Best Index Funds for Investment in 2024
Discover the top index funds of 2024 that offer broad market exposure, low costs, and high potential returns. From Vanguard and Fidelity to BlackRock, find out which funds are best suited for your investment portfolio. These funds track the S&P 500 and are perfect for diversifying your investments efficiently and cost-effectively.

Best Index Funds for Investment in 2024
Investing in index funds provides exposure to a diversified basket of stocks at a cost-effective price. This approach offers broad market exposure, reducing investment risk while keeping costs low. Over recent years, index funds have gained popularity over individual stocks. The top options for 2024 are based on the S&P 500, featuring 500 leading large-cap companies across various sectors. Here, we present a selection of the best S&P 500 index funds known for their affordability and strong returns.

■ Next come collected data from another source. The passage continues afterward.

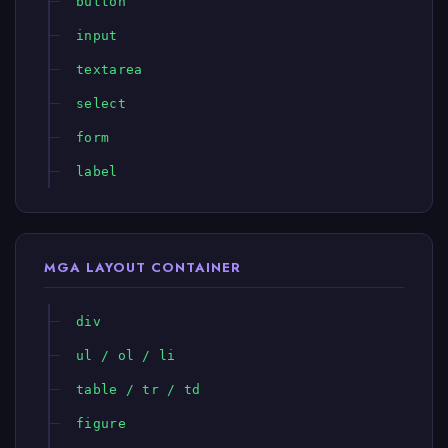
button
input
textarea
select
form
label
MGA LAYOUT CONTAINER
div
ul / ol / li
table / tr / td
figure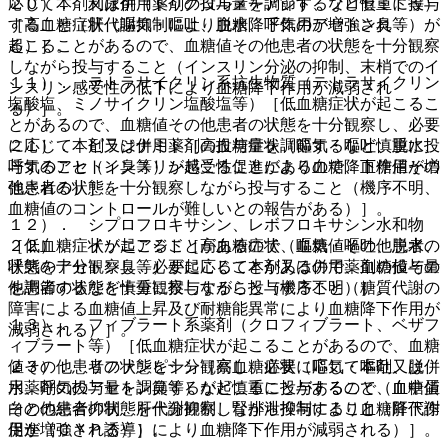
応じて本剤又は併用薬剤の投与量を調節するなど慎重に投与
２０）． 利尿剤（トリクロルメチアジド、フロセミド等）
すること（肝代謝抑制により血糖降下作用が増強され
［高血糖症状（嘔気・嘔吐、脱水、呼気のアセトン臭等）が
る）］。
起こることがあるので、血糖値その他患者の状態を十分観察
しながら投与すること（インスリン分泌の抑制、末梢でのイ
１１）． テトラサイクリン系抗生物質（テトラサイクリン
ンスリン感受性の低下により血糖降下作用が減弱され
塩酸塩、ミノサイクリン塩酸塩等）［低血糖症状が起こるこ
る）］。
とがあるので、血糖値その他患者の状態を十分観察し、必要
に応じて本剤又は併用薬剤の投与量を調節するなど慎重に投
２１）． ピラジナミド［高血糖症状（嘔気・嘔吐、脱水、
与すること（インスリン感受性促進により血糖降下作用が増
呼気のアセトン臭等）が起こることがあるので、血糖値その
強される）］。
他患者の状態を十分観察しながら投与すること（機序不明、
血糖値のコントロールが難しいとの報告がある）］。
１２）． シプロフロキサシン、レボフロキサシン水和物
［低血糖症状が起こることがあるので、血糖値その他患者の
２２）． イソニアジド［高血糖症状（嘔気・嘔吐、脱水、
状態を十分観察し、必要に応じて本剤又は併用薬剤の投与量
呼気のアセトン臭等）が起こることがあるので、血糖値その
を調節するなど慎重に投与すること（機序不明）］。
他患者の状態を十分観察しながら投与すること（糖質代謝の
障害による血糖値上昇及び耐糖能異常により血糖降下作用が
１３）． フィブラート系薬剤（クロフィブラート、ベザフ
減弱される）］。
ィブラート等）［低血糖症状が起こることがあるので、血糖
値その他患者の状態を十分観察し、必要に応じて本剤又は併
２３）． リファンピシン［高血糖症状（嘔気・嘔吐、脱
用薬剤の投与量を調節するなど慎重に投与すること（血中蛋
水、呼気のアセトン臭等）が起こることがあるので、血糖値
白との結合抑制、肝代謝抑制、腎排泄抑制により血糖降下作
その他患者の状態を十分観察しながら投与すること（肝代謝
用が増強される）］。
促進（ＣＹＰ誘導）により血糖降下作用が減弱される）］。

Fidelity Zero Large Cap Index (FNILX)
This fund tracks the Fidelity Large Cap Index, which closely resembles the S&P 500, but with negligible difference. Its standout feature is a zero expense ratio, making it highly attractive for cost-conscious investors. Since Fidelity doesn’t leverage the S&P 500 name, management costs are lower, which is crucial for long-term growth.
- Schwab S&P 500 Index Fund (SWPPX)
- This fund aims to mirror the S&P 500's performance, allocating around 80% of assets to its constituent stocks. It tracks the total return of the index with an ultra-low expense ratio of 0.02%, making it an excellent choice for cost-effective investing.

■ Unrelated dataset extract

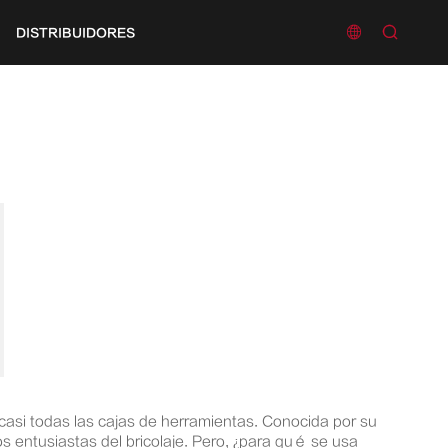


DISTRIBUIDORES
casi todas las cajas de herramientas. Conocida por su
os entusiastas del bricolaje. Pero, ¿para qué se usa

- SPDR S&P 500 ETF Trust (SPY)
- Established in 1993, SPY is among the most traded ETFs globally. It tracks the S&P 500 index and features high liquidity, which often translates to lower trading costs. Its expense ratio is 0.09%, suitable for investors seeking short-term or long-term holdings.
- Vanguard 500 Index Fund Admiral Shares (VFIAX)
- With assets under management exceeding USD 740 billion, VFIAX is one of the largest index funds. It seeks to replicate the S&P 500’s performance with an expense ratio of 0.04%, offering a cost-effective way to invest in the broad market.
- iShares Core S&P 500 ETF (IVV)
- Issued by BlackRock, IVV tracks the S&P 500 with an expense ratio of just 0.03%. Its low costs and competitive dividend yield make it a popular choice among investors looking for reliable, cost-efficient exposure to the U.S. stock market.